I finally completed my second practicum. This one was at Busboys & Poets, during the TOTUS reunion dinner. While I was nervous at the thought of embarrassing myself in front of a crowd of people outside the safety of the university, I was nowhere as nervous the previous week. I was scared when we arrived but I had not been having anxiety attacks at the thought of performing beforehand. Even though I know I still have a ways to go, I’m very proud of how far I’ve come and very grateful that TOTUS gave me the opportunity to grow as a person and, and as a poet, and as a performer.

I also felt more confident with changing my poem. While I was practicing in a corner before the open mic event started, I thought of a line that would add some humor to my poem and had no problem adding it in. Comparing this to my first practicum, where I tried desperately to memorize my poem and was scared of changing it in the few days before the performance because I was so scared I would forget it or mess it up, I’ve changed dramatically. I was more confident coming up to my second practicum, and I made changes without needing to go over every line with someone else. I appreciate (and appreciated) everyone’s feedback, but at times felt like I relied on it too much, and that it stifled my own words because I needed approval for every new word I added. However, I felt more in control, and I felt like I could write new lines without needing to run to someone else for them to approve it.

When I finally went on stage to perform, I was so nervous all I could hear was my heart pounding in my ears. However, as soon as I started speaking, all that went away, and I said the old lines as well as the new with confidence. I was happy that I had to stop when people laughed at the funny lines, and love the affirmative “hmmm”s and the snaps that came after I delivered the lines that I thought were poignant. It felt so good to be able to connect with people using the lines I had felt resonated with me, and having those lines hit the audience hard. It felt exhilarating.

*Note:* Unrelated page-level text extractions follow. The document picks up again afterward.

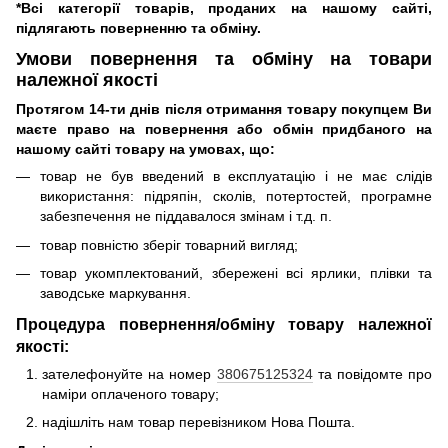
*Всі категорії товарів, проданих на нашому сайті,
підлягають поверненню та обміну.
Умови повернення та обміну на товари
належної якості
Протягом 14-ти днів після отримання товару покупцем Ви
маєте право на повернення або обмін придбаного на
нашому сайті товару на умовах, що:
товар не був введений в експлуатацію і не має слідів
використання: підряпін, сколів, потертостей, програмне
забезпечення не піддавалося змінам і т.д.
п.
товар повністю зберіг товарний вигляд;
товар укомплектований, збережені всі ярлики, плівки та
заводське маркування.
Процедура повернення/обміну товару належної
якості:
зателефонуйте на номер
380675125324
та повідомте про
наміри оплаченого товару;
надішліть нам товар перевізником Нова Пошта.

One thing that made me nervous after I went up was the woman who went after me. She said that my poem reminded her of a quote which read “Those who stay silent when they witness oppression join the ranks of the oppressor.” It bothered me while I was there because my poem was about me staying silent as I saw racism manifest itself because I was too scared to say something. I’m not sure she meant it as I heard it, but that was how it came off to me. Finally, as I was leaving, so many people came up to me and told me how much they liked my poem, and how it really resonated with them, and how they could relate to it. It made me feel like I created something beautiful and valuable with my words.